Сидел Бог у дороги. Мимо шел человек. “Возьми меня”, — сказал Бог. “А что ты можешь?” — “Всё”. — “И что ты хочешь взамен?” — “Ничего”. — “Ничего? — задумался человек и сказал: — Нет”.
Гессе в “Волшебном детстве” пишет о крохотном “человечке” с сомкнутым ртом, который являлся ему в минуты сомнений, указывая путь, и вдруг навсегда исчез. Этот мальчик-регулировщик, этот пляшущий камелек путеводный был для ребенка больше, чем Бог, и ближе, чем мать.
Змеи из кожи вон лезут, в небо кругля губы, в очках солнцезащитных. А потом на пнях и сучьях — капроновые чулки их, черновики в стрелках, нрзб., ушли ножки, стекли голые, как ручьи. И ангелы гулкими каплями падают с неба, как пластмасса горящая. И дети встречным потоком восходят: то — как мешочки с теплой золой, то — на просвет, все в водяных знаках.
А морула — семь первых дней жизни зародыша — переводится как тутовая ягода, шелковичный плод. Стоит шелковица, тут мира, и на листьях ее шелкопряды семенят на месте, окукливаясь, и дети на ветвях сидят с черной записью на губах.
Это как глухонемое прощанье сквозь пыльное окно вагона с твоим отвесным лбом, друже, со взглядом на перронные часы с дрогнувшей стрелкой, с безотчетной ощупью карманной мелочи, с бренчаньем назойливых пустяков.
Что вверху Троица, то внизу Трезубец. Что вверху М, то внизу W. Знаешь, какой символ Матери у египтян? Стервятник. Стервятником же и мировая душа — Хаммамит — разрывает себя на части, на частные души: твою, мою…
Время — это дитя, сказал Гераклит. Оставим дитя, высвободим ладонь, отойдем на шаг. Твой адресат снова в Гурзуфе, он, как ты заметил, на мысу Аюдага, в скалистой бухте, голый, сидящий на валуне с подзорной трубой среди бакланов, дельфинов и чаек. Куда ни глянь — день седьмой.

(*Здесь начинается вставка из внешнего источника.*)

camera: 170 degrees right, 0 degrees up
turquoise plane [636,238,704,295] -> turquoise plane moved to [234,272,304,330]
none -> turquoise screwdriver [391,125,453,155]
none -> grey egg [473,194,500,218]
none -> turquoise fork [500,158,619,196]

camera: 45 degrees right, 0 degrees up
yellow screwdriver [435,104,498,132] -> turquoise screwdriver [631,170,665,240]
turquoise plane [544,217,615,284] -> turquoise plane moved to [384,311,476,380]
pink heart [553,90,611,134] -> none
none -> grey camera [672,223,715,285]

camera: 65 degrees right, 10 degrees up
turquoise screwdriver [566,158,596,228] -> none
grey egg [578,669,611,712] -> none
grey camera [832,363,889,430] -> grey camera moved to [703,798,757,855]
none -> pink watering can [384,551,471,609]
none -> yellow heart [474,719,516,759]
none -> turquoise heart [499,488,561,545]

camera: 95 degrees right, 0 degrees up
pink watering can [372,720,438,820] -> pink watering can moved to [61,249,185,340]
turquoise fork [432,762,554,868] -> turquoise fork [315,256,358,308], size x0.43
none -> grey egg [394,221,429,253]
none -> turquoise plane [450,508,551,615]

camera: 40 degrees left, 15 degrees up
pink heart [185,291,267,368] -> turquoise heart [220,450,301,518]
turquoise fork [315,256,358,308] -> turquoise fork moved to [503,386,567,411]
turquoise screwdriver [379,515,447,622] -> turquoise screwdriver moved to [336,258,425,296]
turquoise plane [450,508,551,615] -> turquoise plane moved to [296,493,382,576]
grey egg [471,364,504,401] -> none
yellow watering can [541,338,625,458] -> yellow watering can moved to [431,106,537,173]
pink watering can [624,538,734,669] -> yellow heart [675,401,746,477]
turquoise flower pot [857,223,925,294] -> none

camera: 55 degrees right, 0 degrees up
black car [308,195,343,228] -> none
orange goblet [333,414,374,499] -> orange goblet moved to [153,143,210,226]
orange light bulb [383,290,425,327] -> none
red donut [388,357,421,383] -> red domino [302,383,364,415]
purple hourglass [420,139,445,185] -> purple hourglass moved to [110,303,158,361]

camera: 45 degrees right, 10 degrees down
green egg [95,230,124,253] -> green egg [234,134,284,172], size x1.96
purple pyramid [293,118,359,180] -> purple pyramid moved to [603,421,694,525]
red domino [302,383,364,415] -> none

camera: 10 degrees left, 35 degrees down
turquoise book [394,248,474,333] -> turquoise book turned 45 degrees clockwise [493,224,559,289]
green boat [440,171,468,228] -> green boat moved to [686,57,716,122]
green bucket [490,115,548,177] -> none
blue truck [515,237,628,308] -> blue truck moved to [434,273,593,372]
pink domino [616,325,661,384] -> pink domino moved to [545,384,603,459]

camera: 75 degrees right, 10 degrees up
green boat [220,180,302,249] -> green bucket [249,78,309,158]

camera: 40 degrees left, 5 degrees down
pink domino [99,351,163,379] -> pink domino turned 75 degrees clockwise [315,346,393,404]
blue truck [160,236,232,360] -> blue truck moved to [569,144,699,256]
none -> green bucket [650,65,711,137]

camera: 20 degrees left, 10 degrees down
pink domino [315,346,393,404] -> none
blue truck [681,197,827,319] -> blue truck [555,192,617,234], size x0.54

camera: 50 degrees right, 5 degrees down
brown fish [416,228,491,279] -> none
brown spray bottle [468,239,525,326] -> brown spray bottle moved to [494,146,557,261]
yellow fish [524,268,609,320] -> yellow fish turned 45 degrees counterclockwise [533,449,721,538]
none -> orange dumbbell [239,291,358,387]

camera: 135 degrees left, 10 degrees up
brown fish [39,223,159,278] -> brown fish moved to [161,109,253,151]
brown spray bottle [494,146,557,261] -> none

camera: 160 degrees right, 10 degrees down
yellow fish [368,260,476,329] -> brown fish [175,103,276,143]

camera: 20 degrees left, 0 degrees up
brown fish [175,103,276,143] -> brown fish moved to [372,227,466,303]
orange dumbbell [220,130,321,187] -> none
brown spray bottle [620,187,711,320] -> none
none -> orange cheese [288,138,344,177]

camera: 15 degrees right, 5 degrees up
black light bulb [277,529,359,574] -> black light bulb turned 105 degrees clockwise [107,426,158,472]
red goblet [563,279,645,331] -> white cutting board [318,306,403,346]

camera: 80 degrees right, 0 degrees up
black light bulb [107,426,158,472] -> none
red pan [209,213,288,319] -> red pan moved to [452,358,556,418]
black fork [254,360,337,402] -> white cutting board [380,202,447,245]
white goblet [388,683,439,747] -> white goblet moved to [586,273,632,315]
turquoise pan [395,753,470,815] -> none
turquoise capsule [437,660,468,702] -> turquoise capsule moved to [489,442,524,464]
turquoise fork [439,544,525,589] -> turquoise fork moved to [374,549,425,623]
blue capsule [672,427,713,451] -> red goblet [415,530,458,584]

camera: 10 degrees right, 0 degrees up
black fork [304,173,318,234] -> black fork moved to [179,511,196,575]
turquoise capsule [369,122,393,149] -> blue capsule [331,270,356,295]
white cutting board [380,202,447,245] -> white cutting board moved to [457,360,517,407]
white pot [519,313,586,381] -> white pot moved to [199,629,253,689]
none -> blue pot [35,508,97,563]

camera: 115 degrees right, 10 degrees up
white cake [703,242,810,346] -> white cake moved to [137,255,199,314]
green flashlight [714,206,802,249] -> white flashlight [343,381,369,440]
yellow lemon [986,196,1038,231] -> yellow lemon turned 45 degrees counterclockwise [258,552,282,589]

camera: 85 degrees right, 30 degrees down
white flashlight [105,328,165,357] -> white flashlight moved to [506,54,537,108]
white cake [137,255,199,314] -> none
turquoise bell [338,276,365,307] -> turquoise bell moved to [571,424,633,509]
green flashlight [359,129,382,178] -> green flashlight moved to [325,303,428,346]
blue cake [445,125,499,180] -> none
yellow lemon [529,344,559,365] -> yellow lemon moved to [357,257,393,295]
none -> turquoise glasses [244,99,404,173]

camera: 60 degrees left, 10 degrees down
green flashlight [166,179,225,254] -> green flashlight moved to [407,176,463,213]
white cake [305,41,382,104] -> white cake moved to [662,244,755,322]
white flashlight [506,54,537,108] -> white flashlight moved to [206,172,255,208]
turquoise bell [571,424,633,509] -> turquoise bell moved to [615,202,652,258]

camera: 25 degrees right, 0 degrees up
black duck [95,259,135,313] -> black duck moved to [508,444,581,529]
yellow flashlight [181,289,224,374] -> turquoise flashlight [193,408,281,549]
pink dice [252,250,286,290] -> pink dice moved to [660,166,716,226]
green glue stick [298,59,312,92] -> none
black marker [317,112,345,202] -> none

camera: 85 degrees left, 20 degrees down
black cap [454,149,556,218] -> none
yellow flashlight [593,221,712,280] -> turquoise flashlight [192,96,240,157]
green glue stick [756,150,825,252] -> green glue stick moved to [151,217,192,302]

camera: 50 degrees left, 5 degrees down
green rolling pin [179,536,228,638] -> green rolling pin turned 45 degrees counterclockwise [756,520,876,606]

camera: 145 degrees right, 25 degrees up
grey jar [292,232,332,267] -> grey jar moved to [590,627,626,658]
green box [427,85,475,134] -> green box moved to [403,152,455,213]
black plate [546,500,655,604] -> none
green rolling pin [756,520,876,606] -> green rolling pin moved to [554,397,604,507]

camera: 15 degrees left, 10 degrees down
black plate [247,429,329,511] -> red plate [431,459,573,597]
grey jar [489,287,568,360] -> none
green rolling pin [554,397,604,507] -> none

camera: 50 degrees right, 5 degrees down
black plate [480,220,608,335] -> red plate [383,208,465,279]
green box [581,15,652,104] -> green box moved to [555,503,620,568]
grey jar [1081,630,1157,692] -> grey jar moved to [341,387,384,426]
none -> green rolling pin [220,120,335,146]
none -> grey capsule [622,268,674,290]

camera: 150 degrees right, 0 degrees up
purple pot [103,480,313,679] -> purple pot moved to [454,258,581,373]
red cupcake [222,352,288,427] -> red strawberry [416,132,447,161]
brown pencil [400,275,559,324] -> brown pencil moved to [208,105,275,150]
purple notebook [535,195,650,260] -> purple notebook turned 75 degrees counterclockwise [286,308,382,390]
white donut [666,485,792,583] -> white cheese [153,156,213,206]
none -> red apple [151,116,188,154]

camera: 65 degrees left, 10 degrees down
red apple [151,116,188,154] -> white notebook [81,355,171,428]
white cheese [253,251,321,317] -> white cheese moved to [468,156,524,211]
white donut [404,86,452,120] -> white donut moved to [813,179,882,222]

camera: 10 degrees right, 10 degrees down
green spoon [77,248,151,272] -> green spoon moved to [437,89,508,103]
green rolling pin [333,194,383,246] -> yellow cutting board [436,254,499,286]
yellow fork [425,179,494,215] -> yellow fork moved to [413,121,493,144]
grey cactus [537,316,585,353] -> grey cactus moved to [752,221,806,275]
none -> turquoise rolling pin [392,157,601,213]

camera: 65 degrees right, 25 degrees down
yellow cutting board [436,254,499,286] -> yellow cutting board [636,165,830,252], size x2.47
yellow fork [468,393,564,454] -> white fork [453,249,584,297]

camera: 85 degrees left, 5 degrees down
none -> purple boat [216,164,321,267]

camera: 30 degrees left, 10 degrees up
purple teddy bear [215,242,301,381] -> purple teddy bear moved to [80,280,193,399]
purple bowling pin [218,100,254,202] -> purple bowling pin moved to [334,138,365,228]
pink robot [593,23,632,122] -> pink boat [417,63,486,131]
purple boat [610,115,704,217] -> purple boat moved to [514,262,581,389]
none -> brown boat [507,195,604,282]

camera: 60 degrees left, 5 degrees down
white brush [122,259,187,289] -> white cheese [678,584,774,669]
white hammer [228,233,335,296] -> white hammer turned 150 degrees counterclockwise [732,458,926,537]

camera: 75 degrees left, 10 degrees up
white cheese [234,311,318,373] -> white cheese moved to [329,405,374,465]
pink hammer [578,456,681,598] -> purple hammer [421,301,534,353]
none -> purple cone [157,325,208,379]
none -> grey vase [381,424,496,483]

Подойдем ближе, понаблюдаем его. Кто он нам — персонаж? Взгляни через его плечо — что он читает? “Если только подумать, то придешь к заключению, что все, что погибает, собственно, никогда взаправду и не было”. Шопенгауэр?
Вот и ты, Варел, говоришь: человек человеку — призрак. Призрак невозвратимых дней. Как природа — при родах. Повитуха то есть. А кто ж роженица? Дай ему карандаш, пусть отчеркнет волнистой. Он озирается по сторонам. Кто мы ему? — его присутствие.
Девять темных амфор снялись с мшистого валуна, летят, выгнув шеи, хлеща по воде крылами. Отложил книгу, надевает штаны, кроссовки, майку с надписью “зеленые помидоры в той харчевне, где не свистят”, подымается по сыпучему желобу к подлеску, видимо за дровами. Он уже высоко, чайки парят под ним.
Книга лежит на камне, перелистывается на ветру. Ярко-желтая палатка в глубине бухты. Девочка выглянула из палатки, смотрит на восходящее солнце, идет к морю, стоит на скале, балансируя, держась за луч, Беатриче. Оборачивается на звук катящихся камней. Он съезжает на пятках по осыпи в клубах пыли. Разводит костер. Древесная кора вскипает муравьями: рыжие, в шлемах с поднятыми забралами, рать за ратью они вышагивают на поверхность. Рим, труха империи, разгул упадка! Где египтяне, чернь где, пирамиды? Пламя. Он заслоняется ладонью.